● Brief: What lines in the records below contain the string "снизу"? Copy every one.

Top of The records

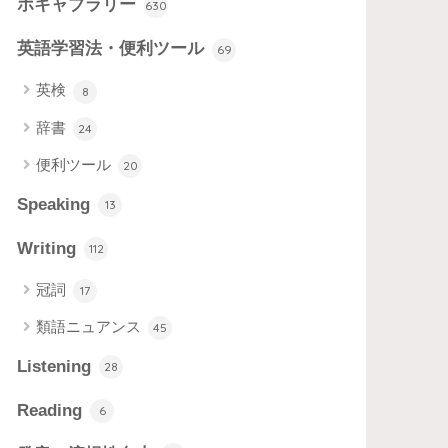
ボキャブラリー
630
英語学習法・便利ツール
69
英検
8
辞書
24
便利ツール
20
Speaking
13
Writing
112
冠詞
17
類語ニュアンス
45
Listening
28
Reading
6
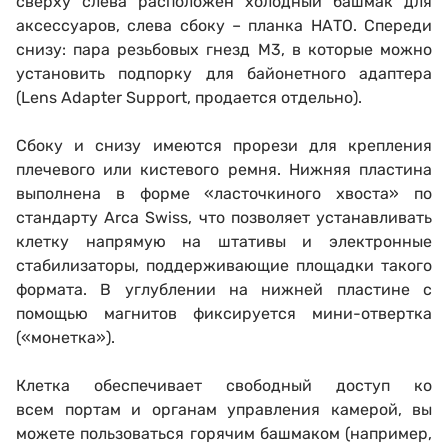
сверху слева расположен
холодный башмак для
аксессуаров, слева сбоку – планка НАТО. Спереди
снизу: пара резьбовых гнезд М3, в которые можно
установить подпорку для байонетного адаптера
(Lens Adapter Support, продается отдельно
)
.
Сбоку и снизу имеются прорези для крепления
плечевого или кистевого ремня. Нижняя пластина
выполнена в форме «ласточкиного хвоста» по
стандарту Arca Swiss, что позволяет устанавливать
клетку напрямую на штативы и электронные
стабилизаторы, поддерживающие площадки такого
формата. В углублении на нижней пластине с
помощью магнитов фиксируется мини-отвертка
(«монетка»).
Клетка обеспечивает свободный доступ ко
всем портам и органам управления камерой, вы
можете пользоваться горячим башмаком (например,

Bottom of The records

● Problem solution:
снизу: пара резьбовых гнезд М3, в которые можно
Сбоку и снизу имеются прорези для крепления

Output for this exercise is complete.